The first scene from
Coram Boy was filmed by
Stagework whilst in rehearsal. This is
a complex scene and at that time it ran for just over eight minutes. However, by the time it reached the Olivier stage it had been
cut by almost half . One of the main cuts was the decision to omit the sequence in which the women, following their maddened frenzy at the deaths of their infants, took their now magically resurrected babies to the rear of the stage where they ascended heavenwards whilst their joyful mothers sang the chorus ‘O death, where is thy sting’ from Handel’s
Messiah.

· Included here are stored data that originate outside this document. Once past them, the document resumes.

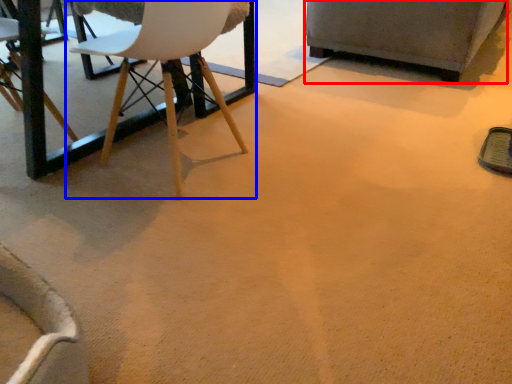
Question: Among these objects, which one is nearest to the camera, armchair (highlighted by a red box) or chair (highlighted by a blue box)?

Choices:
 (A) armchair
 (B) chair

Answer: (B)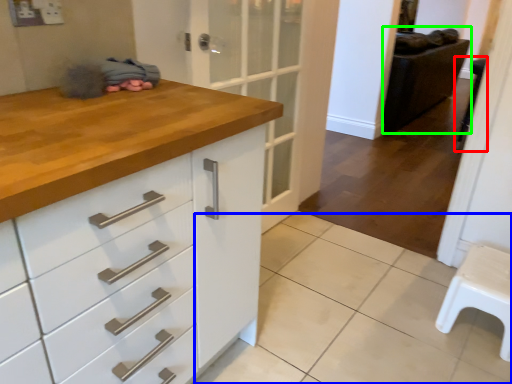
Question: Based on their relative distances, which object is farther from step stool (highlighted by a red box)? Choose from tile (highlighted by a blue box) and chair (highlighted by a green box).

Choices:
 (A) tile
 (B) chair

Answer: (B)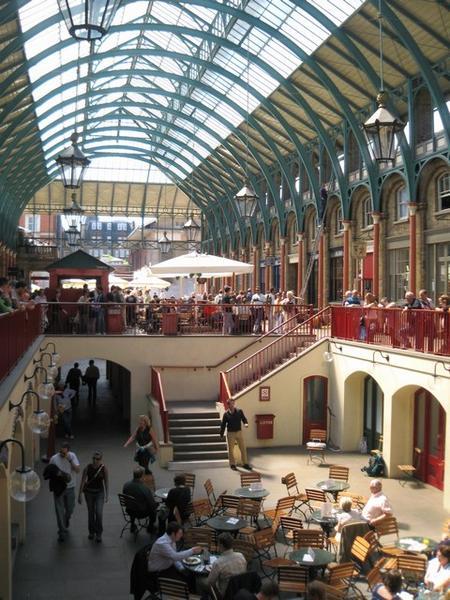
Locate an element on the screen. The image size is (450, 600). plates is located at coordinates (192, 562), (210, 568).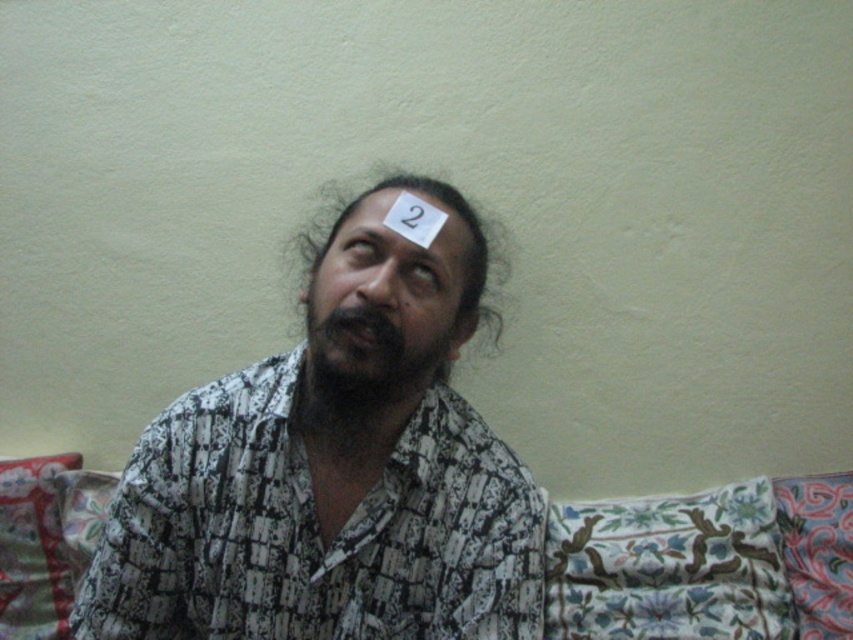
Question: From the image, what is the correct spatial relationship of floral fabric pillow at lower right in relation to matte black face at center?

Choices:
 (A) above
 (B) below

Answer: (B)

Question: Which point is farther to the camera?

Choices:
 (A) (364, 378)
 (B) (213, 621)
 (C) (482, 273)

Answer: (C)

Question: Which point is farther to the camera?

Choices:
 (A) white paper at center
 (B) matte black face at center

Answer: (A)

Question: Can you confirm if matte black face at center is positioned to the right of brown hair at upper center?

Choices:
 (A) no
 (B) yes

Answer: (A)

Question: Can you confirm if black fuzzy beard at center is positioned to the right of matte black face at center?

Choices:
 (A) yes
 (B) no

Answer: (A)

Question: Which of the following is the closest to the observer?

Choices:
 (A) (434, 237)
 (B) (747, 582)
 (C) (350, 216)

Answer: (A)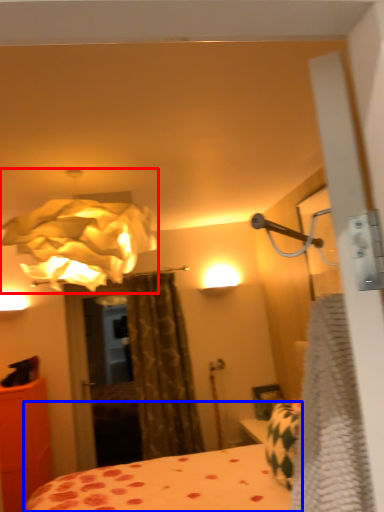
Question: Which of the following is the closest to the observer, lamp (highlighted by a red box) or bed (highlighted by a blue box)?

Choices:
 (A) lamp
 (B) bed

Answer: (B)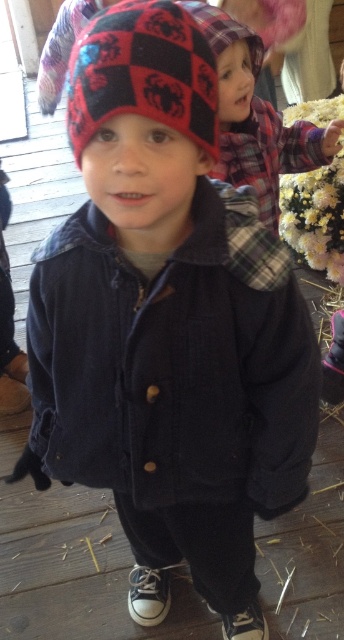
Question: Which of the following is the farthest from the observer?

Choices:
 (A) (217, 419)
 (B) (304, 156)
 (C) (68, 88)

Answer: (B)

Question: Can you confirm if red checkered knit beanie at upper left is bigger than plaid fabric child at upper center?

Choices:
 (A) no
 (B) yes

Answer: (A)

Question: Observing the image, what is the correct spatial positioning of red checkered knit beanie at upper left in reference to plaid fabric child at upper center?

Choices:
 (A) left
 (B) right

Answer: (A)

Question: Among these points, which one is farthest from the camera?

Choices:
 (A) pyautogui.click(x=149, y=80)
 (B) pyautogui.click(x=234, y=164)
 (C) pyautogui.click(x=67, y=285)

Answer: (B)

Question: Estimate the real-world distances between objects in this image. Which object is closer to the navy corduroy jacket at center?

Choices:
 (A) plaid fabric child at upper center
 (B) red checkered knit beanie at upper left

Answer: (B)

Question: Can you confirm if navy corduroy jacket at center is thinner than red checkered knit beanie at upper left?

Choices:
 (A) no
 (B) yes

Answer: (A)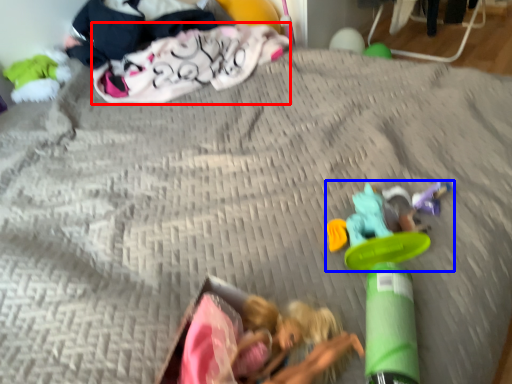
Question: Which point is closer to the camera, clothing (highlighted by a red box) or toy (highlighted by a blue box)?

Choices:
 (A) clothing
 (B) toy

Answer: (B)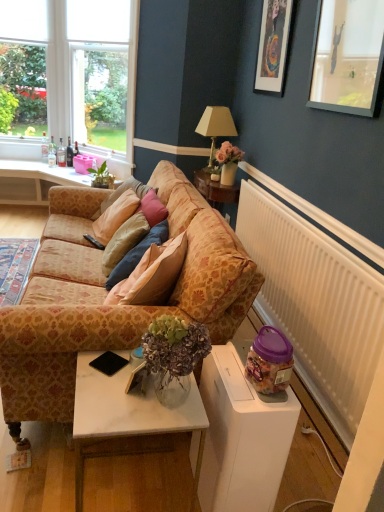
Identify the location of pink fabric couch at left. (34, 181).

Image resolution: width=384 pixels, height=512 pixels. What do you see at coordinates (34, 181) in the screenshot?
I see `pink fabric couch at left` at bounding box center [34, 181].

Locate an element on the screen. purple plastic jar at lower right is located at coordinates (242, 436).

I want to click on green leafy plant at center, so click(101, 177).

You are a GUI agent. You are given a task and a screenshot of the screen. Output one action in this format:
    pyautogui.click(x=<x>, y=<y>)
    Task: Click on the matte black picture frame at upper right
    
    Given the screenshot: What is the action you would take?
    pyautogui.click(x=273, y=46)

Describe the element at coordinates (70, 74) in the screenshot. I see `clear glass window at upper left` at that location.

At what (x,y) coordinates should I click in order to perform the action: click on clear glass window at upper left. Please return your answer as a coordinate pair (x, y). The width and height of the screenshot is (384, 512). Looking at the image, I should click on [24, 64].

From the picture: Who is bigger, matte gold lamp at upper center or black matte phone at lower center?

matte gold lamp at upper center is bigger.

Does matte gold lamp at upper center contain black matte phone at lower center?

Melly Still subsequently removed this powerful moment of staging precisely because she thought it was too powerful; or at least too strong for this relatively early stage in the development of the story. It seemed overly optimistic, and perhaps too difficult an act to follow.
Another significant change from rehearsal to performance occurred when Melly Still decided to have Otis Gardiner rather than his son Meshak physically force the still-breathing baby (Mercy) into its shallow grave. In the film of rehearsal, Meshak is seen doing this and the act makes him retch, but on further reflection Melly decided that it would appear simply too much for Meshak to comply with his father at this terrible moment, not least because in the second half of the play he displays compassion by saving a baby (Melissa’s) from certain death.
The second filmed scene comes from the second half of the play and is truly
spectacular . The audience watch as a giant sheet of plastic descends from the flies whilst, almost simultaneously, two of the characters (Aaron and Thomas) are flown in on long lines and appear, together with Meshak, to be swimming for their lives in the river Thames. This episode is
radically altered from what happens in the novel: in the play it is Meshak who drowns and Thomas who lives.